== Excerpt to read ==
☆ ☆ ☆

It was Raisi's first high-level meeting with a Western leader since he took office last year.
Raisi said improving Iran’s relationship with Europe depended on European nations remaining independent from the “will and opinions" of the US, according to a statement on Raisi’s official website.
In his remarks to BFM, Macron said he had a long discussion with Raisi and that it would be followed by other “technical exchanges.”
“The ball is now in Iran's court to say whether or not it accepts the conditions that have been formally proposed by the Americans and the Europeans,” Macron said, “President Raisi expressed to me his concern about historical issues and about guarantees on the issues looked at by the IAEA. If this is a precondition, then the IAEA must do its work independently. I have insisted on this. It is not a political enquiry. There will be no political intervention. The independence of the IAEA must be preserved.”
The French president reiterated that France wants to see a “sincere framework,” verifiable by the International Atomic Energy Agency to preserve the security of the region.
“I've been clear on the framework and you can't play with trust and security,” he said.
The Iranian president said his country was ready to reach a “fair and stable” agreement but that Iran’s open cases with the IAEA needed to be closed, according to the statement from Raisi’s office.
Raisi said Iran’s activities in the region were “peace-making” and helped prevent the spread of terrorism in Europe.
At a gathering of women leaders at the United Nations General Assembly, the number of attending heads of state or government reflected the sparse distribution of women in power globally.
But while “they may be small in number ... they pack a punch,” said former New Zealand Prime Minister Helen Clark, who was chairing the event.
As the hashtag #womenleaders glowed on screens around the chamber, multiple speakers cited the same sobering statistic: Given the current rate of female representation at the highest levels of power, it could take the world 130 years to reach gender parity.

☆ ☆ ☆

== Information provided ==
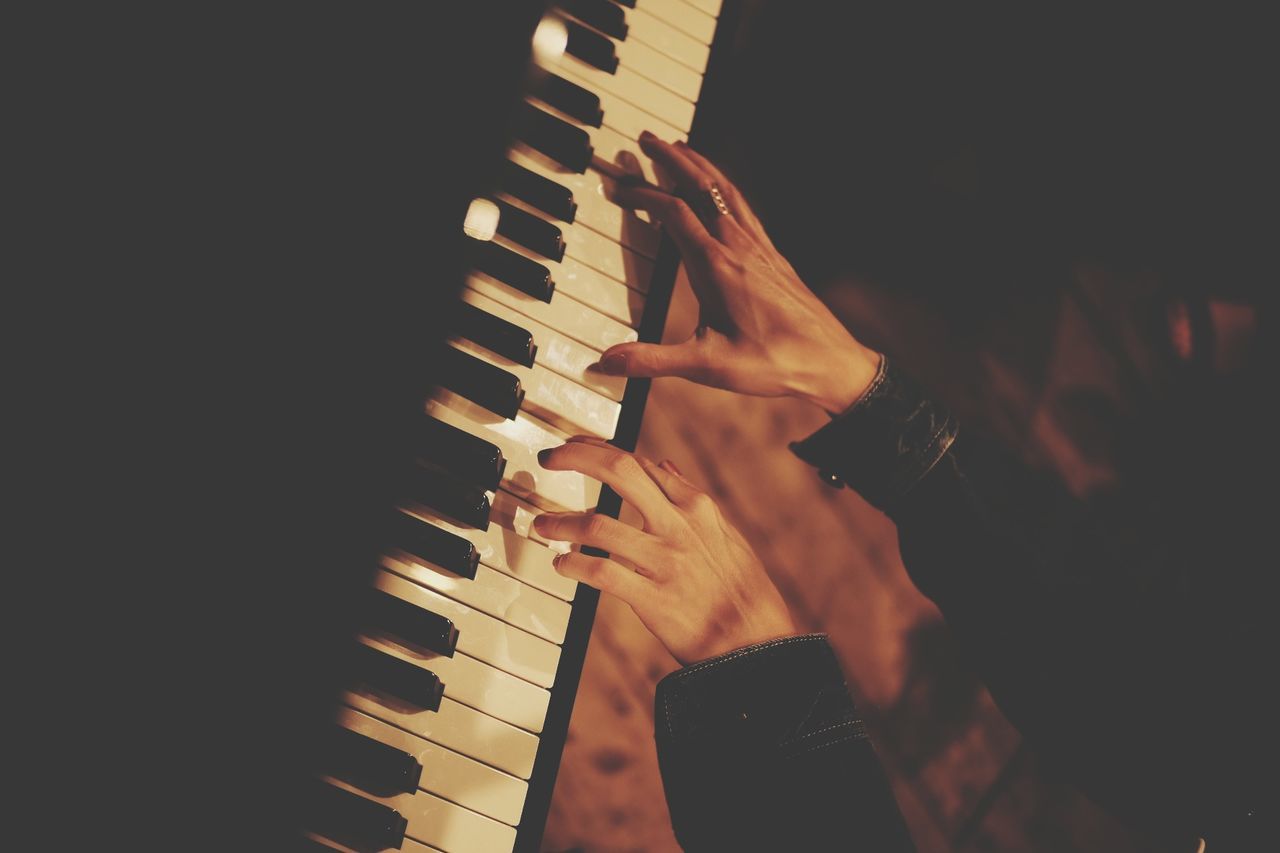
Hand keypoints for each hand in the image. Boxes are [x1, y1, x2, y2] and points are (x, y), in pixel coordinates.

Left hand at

☆ ☆ ☆

== Problem set ==
[A] Copy the part of the news excerpt starting at "The French president" and ending at "chairing the event.".
[B] Answer these questions using the news excerpt:
(i) According to Macron, what would follow his long discussion with Raisi?
(ii) What kind of agreement did Raisi say Iran was ready to reach?
(iii) Who chaired the gathering of women leaders at the United Nations General Assembly?
[C] Go on with the news excerpt, writing what comes after its last sentence.

== Responses to the exercise ==
[A]
The French president reiterated that France wants to see a “sincere framework,” verifiable by the International Atomic Energy Agency to preserve the security of the region.
“I've been clear on the framework and you can't play with trust and security,” he said.
The Iranian president said his country was ready to reach a “fair and stable” agreement but that Iran’s open cases with the IAEA needed to be closed, according to the statement from Raisi’s office.
Raisi said Iran’s activities in the region were “peace-making” and helped prevent the spread of terrorism in Europe.
At a gathering of women leaders at the United Nations General Assembly, the number of attending heads of state or government reflected the sparse distribution of women in power globally.
But while “they may be small in number ... they pack a punch,” said former New Zealand Prime Minister Helen Clark, who was chairing the event.

[B]
(i) Other "technical exchanges."
(ii) A "fair and stable" agreement.
(iii) Helen Clark, former Prime Minister of New Zealand.

[C]
Speaking first, Prime Minister Katrín Jakobsdóttir of Iceland urged nations to consider lessons learned in her country, where female officials served in primary roles in responding to the Covid-19 pandemic.
Iceland chose not to shutter preschools, primary schools or domestic abuse shelters in order to maintain vital services that primarily affect women, she said. Jakobsdóttir also noted that incidents of rape in Iceland dropped by 43% during the pandemic, which she attributed to the closure of bars and clubs.
Aruba’s Prime Minister Evelyn Wever-Croes, in contrast, directed the chamber’s attention toward the future. After acknowledging that leaders are grappling with simultaneous challenges from Covid-19, climate change, and conflict, she said, “I’m asking myself — are we preparing enough female leaders to take over?”
“We climbed to the top … and there will come a time when we have to take the elevator back down. Are we doing enough in our positions now to prepare women? We cannot leave it to chance,” she said.
Hungarian President Katalin Novák focused on family, calling on leaders to make it possible for women to have both children and fulfilling professional lives, citing examples of Hungary’s financial incentives for women who have multiple children.
“If we give up on having children, we won’t have daughters to fulfill what we started,” she said, describing the need for a world in which her daughter “won’t have to prove at every moment that she is capable.”
Novak also reflected on the event itself: “I hope that in later years that this room will be filled with women leaders,” she said, adding that perhaps one day there might no longer be a need for a separate event for women leaders at all.